As already mentioned, bronchial asthma can progress against the background of some incorrectly selected antihypertensive drugs.

These include:

  • Beta blockers. A group of drugs that enhances bronchial obstruction, airway reactivity and reduces the therapeutic effect of sympathomimetics. Thus, drugs aggravate the course of bronchial asthma. Currently, it is allowed to use selective beta-blockers (Atenolol, Tenoric) in small doses, but only strictly according to the indications.
  • Some diuretics. In asthmatics, this group of drugs can cause hypokalemia, which leads to the progression of respiratory failure. It should be noted that the joint use of diuretics with beta-2-agonists and systemic glucocorticosteroids only enhances unwanted potassium excretion. Also, this group of drugs is able to increase blood clotting, cause metabolic alkalosis, as a result of which the respiratory center is inhibited, and gas exchange indicators deteriorate.
  • ACE inhibitors. The action of these drugs causes changes in the metabolism of bradykinin, increases the content of anti-inflammatory substances in the lung parenchyma (substance P, neurokinin A). This leads to bronchoconstriction and coughing. Despite the fact that this is not an absolute contraindication to the appointment of ACE inhibitors, preference in treatment is still given to another group of medications.

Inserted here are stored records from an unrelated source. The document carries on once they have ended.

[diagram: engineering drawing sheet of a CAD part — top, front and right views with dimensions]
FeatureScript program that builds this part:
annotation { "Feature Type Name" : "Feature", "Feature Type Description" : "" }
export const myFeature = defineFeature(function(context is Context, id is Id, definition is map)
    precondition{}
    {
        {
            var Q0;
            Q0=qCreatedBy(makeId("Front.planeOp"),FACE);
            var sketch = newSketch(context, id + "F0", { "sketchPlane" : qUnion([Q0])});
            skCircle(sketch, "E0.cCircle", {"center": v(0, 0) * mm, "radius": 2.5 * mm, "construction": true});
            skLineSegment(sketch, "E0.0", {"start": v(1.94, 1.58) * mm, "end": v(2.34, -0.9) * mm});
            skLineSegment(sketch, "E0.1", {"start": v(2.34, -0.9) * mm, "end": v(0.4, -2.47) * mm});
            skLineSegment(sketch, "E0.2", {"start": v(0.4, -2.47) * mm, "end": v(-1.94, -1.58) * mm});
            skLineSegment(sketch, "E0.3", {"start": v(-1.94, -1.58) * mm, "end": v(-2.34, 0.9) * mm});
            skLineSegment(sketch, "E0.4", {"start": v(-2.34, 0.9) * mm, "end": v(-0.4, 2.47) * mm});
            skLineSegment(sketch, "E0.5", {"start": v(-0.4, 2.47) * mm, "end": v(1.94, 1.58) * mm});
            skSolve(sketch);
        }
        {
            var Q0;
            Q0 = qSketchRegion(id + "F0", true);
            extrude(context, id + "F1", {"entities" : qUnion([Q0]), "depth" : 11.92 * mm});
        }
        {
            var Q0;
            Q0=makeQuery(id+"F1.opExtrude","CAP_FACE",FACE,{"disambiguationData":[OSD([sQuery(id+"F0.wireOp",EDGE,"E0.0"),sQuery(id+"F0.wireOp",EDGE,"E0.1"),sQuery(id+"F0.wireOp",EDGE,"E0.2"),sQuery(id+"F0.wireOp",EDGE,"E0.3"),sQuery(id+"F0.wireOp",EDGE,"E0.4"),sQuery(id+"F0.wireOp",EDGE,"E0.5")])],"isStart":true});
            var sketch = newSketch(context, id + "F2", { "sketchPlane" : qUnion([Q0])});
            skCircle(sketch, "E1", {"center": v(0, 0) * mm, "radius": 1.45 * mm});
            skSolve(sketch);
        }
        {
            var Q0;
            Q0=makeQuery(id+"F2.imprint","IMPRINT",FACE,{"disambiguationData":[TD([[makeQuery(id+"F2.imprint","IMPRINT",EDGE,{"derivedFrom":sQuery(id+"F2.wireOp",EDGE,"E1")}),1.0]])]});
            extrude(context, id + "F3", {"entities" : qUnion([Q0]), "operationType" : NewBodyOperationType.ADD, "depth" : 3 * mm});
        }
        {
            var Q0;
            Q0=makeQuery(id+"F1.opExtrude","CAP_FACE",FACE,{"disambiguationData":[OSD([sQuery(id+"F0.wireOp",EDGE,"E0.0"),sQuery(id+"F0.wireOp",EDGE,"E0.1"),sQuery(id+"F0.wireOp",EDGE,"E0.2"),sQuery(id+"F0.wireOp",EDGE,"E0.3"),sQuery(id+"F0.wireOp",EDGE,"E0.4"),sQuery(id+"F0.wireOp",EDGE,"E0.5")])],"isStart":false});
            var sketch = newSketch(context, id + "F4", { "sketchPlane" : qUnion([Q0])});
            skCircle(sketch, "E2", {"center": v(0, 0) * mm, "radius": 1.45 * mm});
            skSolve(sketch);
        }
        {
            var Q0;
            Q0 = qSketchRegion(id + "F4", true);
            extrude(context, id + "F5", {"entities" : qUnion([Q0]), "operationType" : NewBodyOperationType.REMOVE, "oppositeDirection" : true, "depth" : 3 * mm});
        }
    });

Another group of medicines, when using which care must be taken, is alpha-blockers (Physiotens, Ebrantil). According to studies, they can increase the sensitivity of the bronchi to histamine, as well as increase shortness of breath in patients with bronchial asthma.

Drugs of choice

What antihypertensive drugs are still allowed to be used in bronchial asthma?

First-line drugs include calcium antagonists. They are divided into non- and dihydropidic. The first group includes Verapamil and Diltiazem, which are used less often in asthmatics in the presence of concomitant congestive heart failure, due to their ability to increase heart rate.

Dihydropyridine calcium antagonists (Nifedipine, Nicardipine, Amlodipine) are the most effective antihypertensive drugs for bronchial asthma. They expand the lumen of the artery, improve the function of its endothelium, and prevent the formation of atherosclerotic plaques in it. On the part of the respiratory system - improve the patency of the bronchi, reduce their reactivity. The best therapeutic effect was achieved when these drugs were combined with thiazide diuretics.


However, in cases where the patient has concomitant severe cardiac arrhythmias (atrioventricular block, severe bradycardia), calcium antagonists are prohibited for use.

Another group of antihypertensive drugs commonly used in asthma are angiotensin II receptor antagonists (Cozaar, Lorista). In their properties, they are similar to ACE inhibitors, however, unlike the latter, they do not affect the metabolism of bradykinin and thus do not cause such an unpleasant symptom as coughing.